##### STORED RECORDS

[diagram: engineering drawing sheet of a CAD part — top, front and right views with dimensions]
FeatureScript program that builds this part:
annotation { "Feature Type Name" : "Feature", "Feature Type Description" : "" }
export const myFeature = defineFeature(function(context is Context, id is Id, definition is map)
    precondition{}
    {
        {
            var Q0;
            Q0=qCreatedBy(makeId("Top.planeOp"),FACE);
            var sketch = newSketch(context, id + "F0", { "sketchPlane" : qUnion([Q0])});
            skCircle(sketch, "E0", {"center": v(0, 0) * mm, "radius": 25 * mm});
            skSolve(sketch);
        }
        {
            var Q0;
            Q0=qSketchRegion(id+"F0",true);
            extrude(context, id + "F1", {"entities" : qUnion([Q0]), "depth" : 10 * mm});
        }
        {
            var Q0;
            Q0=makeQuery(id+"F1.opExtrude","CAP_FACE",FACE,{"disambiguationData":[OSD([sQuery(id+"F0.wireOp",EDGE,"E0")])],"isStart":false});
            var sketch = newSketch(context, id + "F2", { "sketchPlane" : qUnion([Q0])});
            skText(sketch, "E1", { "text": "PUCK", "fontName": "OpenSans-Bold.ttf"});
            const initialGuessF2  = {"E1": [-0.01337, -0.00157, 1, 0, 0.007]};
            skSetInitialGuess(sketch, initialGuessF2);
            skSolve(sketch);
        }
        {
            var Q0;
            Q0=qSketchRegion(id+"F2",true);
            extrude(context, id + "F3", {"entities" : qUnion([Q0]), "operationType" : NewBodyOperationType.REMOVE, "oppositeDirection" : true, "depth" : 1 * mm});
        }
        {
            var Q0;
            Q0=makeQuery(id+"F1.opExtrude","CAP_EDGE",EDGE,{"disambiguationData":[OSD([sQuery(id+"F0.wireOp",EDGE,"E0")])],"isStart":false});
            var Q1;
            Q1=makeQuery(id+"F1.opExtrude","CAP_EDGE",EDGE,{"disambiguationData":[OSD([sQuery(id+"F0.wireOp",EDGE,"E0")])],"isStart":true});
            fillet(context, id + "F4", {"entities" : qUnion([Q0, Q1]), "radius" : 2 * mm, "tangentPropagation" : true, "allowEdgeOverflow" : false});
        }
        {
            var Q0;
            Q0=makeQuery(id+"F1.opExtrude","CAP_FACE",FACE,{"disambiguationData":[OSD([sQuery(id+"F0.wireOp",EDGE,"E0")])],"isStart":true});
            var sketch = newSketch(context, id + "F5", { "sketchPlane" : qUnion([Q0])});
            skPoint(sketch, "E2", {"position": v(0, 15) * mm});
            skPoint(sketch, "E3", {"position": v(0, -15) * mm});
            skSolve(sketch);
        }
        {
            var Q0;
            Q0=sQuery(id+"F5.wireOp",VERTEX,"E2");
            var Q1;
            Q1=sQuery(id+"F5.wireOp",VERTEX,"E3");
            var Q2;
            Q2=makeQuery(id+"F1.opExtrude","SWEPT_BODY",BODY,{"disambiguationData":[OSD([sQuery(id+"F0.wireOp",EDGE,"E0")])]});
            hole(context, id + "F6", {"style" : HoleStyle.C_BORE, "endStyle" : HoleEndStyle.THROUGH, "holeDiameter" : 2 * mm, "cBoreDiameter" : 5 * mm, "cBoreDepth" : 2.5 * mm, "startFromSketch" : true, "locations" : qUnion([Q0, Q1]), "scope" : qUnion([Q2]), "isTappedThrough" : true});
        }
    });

##########

Update the lines above so that "PUCK" becomes "DISK" and nothing else changes.

[diagram: engineering drawing sheet of a CAD part — top, front and right views with dimensions]
FeatureScript program that builds this part:
annotation { "Feature Type Name" : "Feature", "Feature Type Description" : "" }
export const myFeature = defineFeature(function(context is Context, id is Id, definition is map)
    precondition{}
    {
        {
            var Q0;
            Q0=qCreatedBy(makeId("Top.planeOp"),FACE);
            var sketch = newSketch(context, id + "F0", { "sketchPlane" : qUnion([Q0])});
            skCircle(sketch, "E0", {"center": v(0, 0) * mm, "radius": 25 * mm});
            skSolve(sketch);
        }
        {
            var Q0;
            Q0=qSketchRegion(id+"F0",true);
            extrude(context, id + "F1", {"entities" : qUnion([Q0]), "depth" : 10 * mm});
        }
        {
            var Q0;
            Q0=makeQuery(id+"F1.opExtrude","CAP_FACE",FACE,{"disambiguationData":[OSD([sQuery(id+"F0.wireOp",EDGE,"E0")])],"isStart":false});
            var sketch = newSketch(context, id + "F2", { "sketchPlane" : qUnion([Q0])});
            skText(sketch, "E1", { "text": "DISK", "fontName": "OpenSans-Bold.ttf"});
            const initialGuessF2  = {"E1": [-0.01337, -0.00157, 1, 0, 0.007]};
            skSetInitialGuess(sketch, initialGuessF2);
            skSolve(sketch);
        }
        {
            var Q0;
            Q0=qSketchRegion(id+"F2",true);
            extrude(context, id + "F3", {"entities" : qUnion([Q0]), "operationType" : NewBodyOperationType.REMOVE, "oppositeDirection" : true, "depth" : 1 * mm});
        }
        {
            var Q0;
            Q0=makeQuery(id+"F1.opExtrude","CAP_EDGE",EDGE,{"disambiguationData":[OSD([sQuery(id+"F0.wireOp",EDGE,"E0")])],"isStart":false});
            var Q1;
            Q1=makeQuery(id+"F1.opExtrude","CAP_EDGE",EDGE,{"disambiguationData":[OSD([sQuery(id+"F0.wireOp",EDGE,"E0")])],"isStart":true});
            fillet(context, id + "F4", {"entities" : qUnion([Q0, Q1]), "radius" : 2 * mm, "tangentPropagation" : true, "allowEdgeOverflow" : false});
        }
        {
            var Q0;
            Q0=makeQuery(id+"F1.opExtrude","CAP_FACE",FACE,{"disambiguationData":[OSD([sQuery(id+"F0.wireOp",EDGE,"E0")])],"isStart":true});
            var sketch = newSketch(context, id + "F5", { "sketchPlane" : qUnion([Q0])});
            skPoint(sketch, "E2", {"position": v(0, 15) * mm});
            skPoint(sketch, "E3", {"position": v(0, -15) * mm});
            skSolve(sketch);
        }
        {
            var Q0;
            Q0=sQuery(id+"F5.wireOp",VERTEX,"E2");
            var Q1;
            Q1=sQuery(id+"F5.wireOp",VERTEX,"E3");
            var Q2;
            Q2=makeQuery(id+"F1.opExtrude","SWEPT_BODY",BODY,{"disambiguationData":[OSD([sQuery(id+"F0.wireOp",EDGE,"E0")])]});
            hole(context, id + "F6", {"style" : HoleStyle.C_BORE, "endStyle" : HoleEndStyle.THROUGH, "holeDiameter" : 2 * mm, "cBoreDiameter" : 5 * mm, "cBoreDepth" : 2.5 * mm, "startFromSketch" : true, "locations" : qUnion([Q0, Q1]), "scope" : qUnion([Q2]), "isTappedThrough" : true});
        }
    });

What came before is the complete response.